— The request —
Please print every one of the records below again, reproducing each line without any change.

— Supplied material —
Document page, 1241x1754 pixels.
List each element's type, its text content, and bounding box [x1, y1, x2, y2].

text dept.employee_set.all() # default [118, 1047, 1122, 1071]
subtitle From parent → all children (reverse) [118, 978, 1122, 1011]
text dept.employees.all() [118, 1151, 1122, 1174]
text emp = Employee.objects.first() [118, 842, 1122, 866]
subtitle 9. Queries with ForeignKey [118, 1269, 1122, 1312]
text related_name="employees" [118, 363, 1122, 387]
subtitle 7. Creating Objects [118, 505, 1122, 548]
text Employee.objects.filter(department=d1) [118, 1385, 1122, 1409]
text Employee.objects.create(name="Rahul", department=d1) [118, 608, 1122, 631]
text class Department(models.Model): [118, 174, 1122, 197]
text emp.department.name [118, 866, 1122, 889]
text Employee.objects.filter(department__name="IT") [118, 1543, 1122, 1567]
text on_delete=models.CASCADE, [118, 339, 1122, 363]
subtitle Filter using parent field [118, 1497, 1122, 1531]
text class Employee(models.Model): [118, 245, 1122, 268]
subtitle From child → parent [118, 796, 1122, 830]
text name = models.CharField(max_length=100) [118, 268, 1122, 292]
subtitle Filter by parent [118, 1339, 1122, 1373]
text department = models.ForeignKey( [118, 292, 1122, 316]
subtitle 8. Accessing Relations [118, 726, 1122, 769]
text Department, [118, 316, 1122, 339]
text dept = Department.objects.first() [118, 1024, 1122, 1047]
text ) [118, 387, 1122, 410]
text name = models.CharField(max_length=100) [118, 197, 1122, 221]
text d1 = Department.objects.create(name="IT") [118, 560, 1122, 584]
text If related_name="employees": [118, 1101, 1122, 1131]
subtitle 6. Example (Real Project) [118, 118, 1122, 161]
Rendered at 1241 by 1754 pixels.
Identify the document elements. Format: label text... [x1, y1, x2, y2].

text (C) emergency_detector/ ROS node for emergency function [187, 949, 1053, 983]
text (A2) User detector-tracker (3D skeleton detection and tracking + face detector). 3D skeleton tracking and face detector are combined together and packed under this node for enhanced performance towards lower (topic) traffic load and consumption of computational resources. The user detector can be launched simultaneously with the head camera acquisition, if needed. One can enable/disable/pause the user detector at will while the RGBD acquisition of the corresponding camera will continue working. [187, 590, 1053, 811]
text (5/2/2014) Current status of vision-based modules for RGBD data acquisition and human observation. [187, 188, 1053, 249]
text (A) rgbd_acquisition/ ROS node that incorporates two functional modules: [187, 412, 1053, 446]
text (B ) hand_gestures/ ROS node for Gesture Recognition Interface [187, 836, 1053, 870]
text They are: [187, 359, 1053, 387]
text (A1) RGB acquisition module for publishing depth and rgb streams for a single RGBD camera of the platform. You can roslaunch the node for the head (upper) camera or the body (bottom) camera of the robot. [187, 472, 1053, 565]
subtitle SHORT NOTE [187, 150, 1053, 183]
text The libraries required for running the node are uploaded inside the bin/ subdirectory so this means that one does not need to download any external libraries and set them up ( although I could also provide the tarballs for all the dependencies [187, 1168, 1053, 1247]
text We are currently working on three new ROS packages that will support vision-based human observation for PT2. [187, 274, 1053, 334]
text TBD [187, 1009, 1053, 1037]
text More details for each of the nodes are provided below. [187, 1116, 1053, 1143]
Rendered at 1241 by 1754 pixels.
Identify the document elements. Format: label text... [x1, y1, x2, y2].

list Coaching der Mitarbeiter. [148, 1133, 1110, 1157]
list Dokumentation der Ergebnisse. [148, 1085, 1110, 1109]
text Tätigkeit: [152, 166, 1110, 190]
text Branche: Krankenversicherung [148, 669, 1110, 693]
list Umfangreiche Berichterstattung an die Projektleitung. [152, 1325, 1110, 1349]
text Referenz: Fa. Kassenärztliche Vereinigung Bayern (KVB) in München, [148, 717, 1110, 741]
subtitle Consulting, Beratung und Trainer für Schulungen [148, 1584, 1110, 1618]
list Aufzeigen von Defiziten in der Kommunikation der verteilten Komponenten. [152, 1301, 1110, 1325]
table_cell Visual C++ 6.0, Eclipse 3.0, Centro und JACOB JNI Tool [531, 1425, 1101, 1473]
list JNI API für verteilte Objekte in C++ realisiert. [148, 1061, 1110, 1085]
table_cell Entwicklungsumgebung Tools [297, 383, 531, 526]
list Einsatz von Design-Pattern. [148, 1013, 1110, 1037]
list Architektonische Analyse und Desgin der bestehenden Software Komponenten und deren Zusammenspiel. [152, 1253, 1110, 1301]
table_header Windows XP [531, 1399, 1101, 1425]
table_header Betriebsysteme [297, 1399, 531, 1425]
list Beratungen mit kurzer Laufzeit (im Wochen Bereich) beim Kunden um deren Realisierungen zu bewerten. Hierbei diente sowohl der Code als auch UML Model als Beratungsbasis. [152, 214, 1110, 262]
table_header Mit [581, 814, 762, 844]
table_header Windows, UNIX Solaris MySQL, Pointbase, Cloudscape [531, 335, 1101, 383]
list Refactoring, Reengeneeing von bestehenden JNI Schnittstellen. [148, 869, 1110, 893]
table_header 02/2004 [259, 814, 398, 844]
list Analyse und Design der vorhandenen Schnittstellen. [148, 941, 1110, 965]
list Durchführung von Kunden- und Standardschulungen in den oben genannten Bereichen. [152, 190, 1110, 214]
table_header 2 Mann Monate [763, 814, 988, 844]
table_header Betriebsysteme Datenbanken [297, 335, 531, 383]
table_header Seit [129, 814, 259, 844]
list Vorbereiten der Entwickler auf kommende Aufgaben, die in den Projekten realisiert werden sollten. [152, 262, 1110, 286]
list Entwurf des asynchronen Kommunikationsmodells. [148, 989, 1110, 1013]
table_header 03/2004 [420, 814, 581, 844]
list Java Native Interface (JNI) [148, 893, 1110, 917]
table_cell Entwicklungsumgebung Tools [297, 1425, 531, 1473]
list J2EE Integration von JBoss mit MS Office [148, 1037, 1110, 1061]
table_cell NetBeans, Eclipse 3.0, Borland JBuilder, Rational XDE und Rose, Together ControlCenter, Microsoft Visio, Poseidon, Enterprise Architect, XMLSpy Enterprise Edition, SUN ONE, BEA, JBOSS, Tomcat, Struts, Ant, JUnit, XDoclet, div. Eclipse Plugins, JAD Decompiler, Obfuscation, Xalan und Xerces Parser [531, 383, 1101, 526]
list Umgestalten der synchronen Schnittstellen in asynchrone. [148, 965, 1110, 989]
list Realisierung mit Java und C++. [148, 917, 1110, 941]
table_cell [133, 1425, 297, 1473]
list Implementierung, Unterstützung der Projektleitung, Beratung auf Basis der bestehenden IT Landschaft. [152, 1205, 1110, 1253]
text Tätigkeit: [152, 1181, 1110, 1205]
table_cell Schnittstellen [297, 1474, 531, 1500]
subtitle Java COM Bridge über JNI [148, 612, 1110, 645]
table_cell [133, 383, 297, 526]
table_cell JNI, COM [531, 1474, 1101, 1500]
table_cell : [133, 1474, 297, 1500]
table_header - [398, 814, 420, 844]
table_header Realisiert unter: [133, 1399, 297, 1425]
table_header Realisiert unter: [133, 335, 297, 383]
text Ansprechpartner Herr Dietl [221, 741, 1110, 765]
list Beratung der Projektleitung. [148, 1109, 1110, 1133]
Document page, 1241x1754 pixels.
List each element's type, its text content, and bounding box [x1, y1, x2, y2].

— Result of the exercise —
Document page, 1241x1754 pixels.
List each element's type, its text content, and bounding box [x1, y1, x2, y2].

text dept.employee_set.all() # default [118, 1047, 1122, 1071]
subtitle From parent → all children (reverse) [118, 978, 1122, 1011]
text dept.employees.all() [118, 1151, 1122, 1174]
text emp = Employee.objects.first() [118, 842, 1122, 866]
subtitle 9. Queries with ForeignKey [118, 1269, 1122, 1312]
text related_name="employees" [118, 363, 1122, 387]
subtitle 7. Creating Objects [118, 505, 1122, 548]
text Employee.objects.filter(department=d1) [118, 1385, 1122, 1409]
text Employee.objects.create(name="Rahul", department=d1) [118, 608, 1122, 631]
text class Department(models.Model): [118, 174, 1122, 197]
text emp.department.name [118, 866, 1122, 889]
text Employee.objects.filter(department__name="IT") [118, 1543, 1122, 1567]
text on_delete=models.CASCADE, [118, 339, 1122, 363]
subtitle Filter using parent field [118, 1497, 1122, 1531]
text class Employee(models.Model): [118, 245, 1122, 268]
subtitle From child → parent [118, 796, 1122, 830]
text name = models.CharField(max_length=100) [118, 268, 1122, 292]
subtitle Filter by parent [118, 1339, 1122, 1373]
text department = models.ForeignKey( [118, 292, 1122, 316]
subtitle 8. Accessing Relations [118, 726, 1122, 769]
text Department, [118, 316, 1122, 339]
text dept = Department.objects.first() [118, 1024, 1122, 1047]
text ) [118, 387, 1122, 410]
text name = models.CharField(max_length=100) [118, 197, 1122, 221]
text d1 = Department.objects.create(name="IT") [118, 560, 1122, 584]
text If related_name="employees": [118, 1101, 1122, 1131]
subtitle 6. Example (Real Project) [118, 118, 1122, 161]
Rendered at 1241 by 1754 pixels.
Identify the document elements. Format: label text... [x1, y1, x2, y2].

text (C) emergency_detector/ ROS node for emergency function [187, 949, 1053, 983]
text (A2) User detector-tracker (3D skeleton detection and tracking + face detector). 3D skeleton tracking and face detector are combined together and packed under this node for enhanced performance towards lower (topic) traffic load and consumption of computational resources. The user detector can be launched simultaneously with the head camera acquisition, if needed. One can enable/disable/pause the user detector at will while the RGBD acquisition of the corresponding camera will continue working. [187, 590, 1053, 811]
text (5/2/2014) Current status of vision-based modules for RGBD data acquisition and human observation. [187, 188, 1053, 249]
text (A) rgbd_acquisition/ ROS node that incorporates two functional modules: [187, 412, 1053, 446]
text (B ) hand_gestures/ ROS node for Gesture Recognition Interface [187, 836, 1053, 870]
text They are: [187, 359, 1053, 387]
text (A1) RGB acquisition module for publishing depth and rgb streams for a single RGBD camera of the platform. You can roslaunch the node for the head (upper) camera or the body (bottom) camera of the robot. [187, 472, 1053, 565]
subtitle SHORT NOTE [187, 150, 1053, 183]
text The libraries required for running the node are uploaded inside the bin/ subdirectory so this means that one does not need to download any external libraries and set them up ( although I could also provide the tarballs for all the dependencies [187, 1168, 1053, 1247]
text We are currently working on three new ROS packages that will support vision-based human observation for PT2. [187, 274, 1053, 334]
text TBD [187, 1009, 1053, 1037]
text More details for each of the nodes are provided below. [187, 1116, 1053, 1143]
Rendered at 1241 by 1754 pixels.
Identify the document elements. Format: label text... [x1, y1, x2, y2].

list Coaching der Mitarbeiter. [148, 1133, 1110, 1157]
list Dokumentation der Ergebnisse. [148, 1085, 1110, 1109]
text Tätigkeit: [152, 166, 1110, 190]
text Branche: Krankenversicherung [148, 669, 1110, 693]
list Umfangreiche Berichterstattung an die Projektleitung. [152, 1325, 1110, 1349]
text Referenz: Fa. Kassenärztliche Vereinigung Bayern (KVB) in München, [148, 717, 1110, 741]
subtitle Consulting, Beratung und Trainer für Schulungen [148, 1584, 1110, 1618]
list Aufzeigen von Defiziten in der Kommunikation der verteilten Komponenten. [152, 1301, 1110, 1325]
table_cell Visual C++ 6.0, Eclipse 3.0, Centro und JACOB JNI Tool [531, 1425, 1101, 1473]
list JNI API für verteilte Objekte in C++ realisiert. [148, 1061, 1110, 1085]
table_cell Entwicklungsumgebung Tools [297, 383, 531, 526]
list Einsatz von Design-Pattern. [148, 1013, 1110, 1037]
list Architektonische Analyse und Desgin der bestehenden Software Komponenten und deren Zusammenspiel. [152, 1253, 1110, 1301]
table_header Windows XP [531, 1399, 1101, 1425]
table_header Betriebsysteme [297, 1399, 531, 1425]
list Beratungen mit kurzer Laufzeit (im Wochen Bereich) beim Kunden um deren Realisierungen zu bewerten. Hierbei diente sowohl der Code als auch UML Model als Beratungsbasis. [152, 214, 1110, 262]
table_header Mit [581, 814, 762, 844]
table_header Windows, UNIX Solaris MySQL, Pointbase, Cloudscape [531, 335, 1101, 383]
list Refactoring, Reengeneeing von bestehenden JNI Schnittstellen. [148, 869, 1110, 893]
table_header 02/2004 [259, 814, 398, 844]
list Analyse und Design der vorhandenen Schnittstellen. [148, 941, 1110, 965]
list Durchführung von Kunden- und Standardschulungen in den oben genannten Bereichen. [152, 190, 1110, 214]
table_header 2 Mann Monate [763, 814, 988, 844]
table_header Betriebsysteme Datenbanken [297, 335, 531, 383]
table_header Seit [129, 814, 259, 844]
list Vorbereiten der Entwickler auf kommende Aufgaben, die in den Projekten realisiert werden sollten. [152, 262, 1110, 286]
list Entwurf des asynchronen Kommunikationsmodells. [148, 989, 1110, 1013]
table_header 03/2004 [420, 814, 581, 844]
list Java Native Interface (JNI) [148, 893, 1110, 917]
table_cell Entwicklungsumgebung Tools [297, 1425, 531, 1473]
list J2EE Integration von JBoss mit MS Office [148, 1037, 1110, 1061]
table_cell NetBeans, Eclipse 3.0, Borland JBuilder, Rational XDE und Rose, Together ControlCenter, Microsoft Visio, Poseidon, Enterprise Architect, XMLSpy Enterprise Edition, SUN ONE, BEA, JBOSS, Tomcat, Struts, Ant, JUnit, XDoclet, div. Eclipse Plugins, JAD Decompiler, Obfuscation, Xalan und Xerces Parser [531, 383, 1101, 526]
list Umgestalten der synchronen Schnittstellen in asynchrone. [148, 965, 1110, 989]
list Realisierung mit Java und C++. [148, 917, 1110, 941]
table_cell [133, 1425, 297, 1473]
list Implementierung, Unterstützung der Projektleitung, Beratung auf Basis der bestehenden IT Landschaft. [152, 1205, 1110, 1253]
text Tätigkeit: [152, 1181, 1110, 1205]
table_cell Schnittstellen [297, 1474, 531, 1500]
subtitle Java COM Bridge über JNI [148, 612, 1110, 645]
table_cell [133, 383, 297, 526]
table_cell JNI, COM [531, 1474, 1101, 1500]
table_cell : [133, 1474, 297, 1500]
table_header - [398, 814, 420, 844]
table_header Realisiert unter: [133, 1399, 297, 1425]
table_header Realisiert unter: [133, 335, 297, 383]
text Ansprechpartner Herr Dietl [221, 741, 1110, 765]
list Beratung der Projektleitung. [148, 1109, 1110, 1133]
Document page, 1241x1754 pixels.
List each element's type, its text content, and bounding box [x1, y1, x2, y2].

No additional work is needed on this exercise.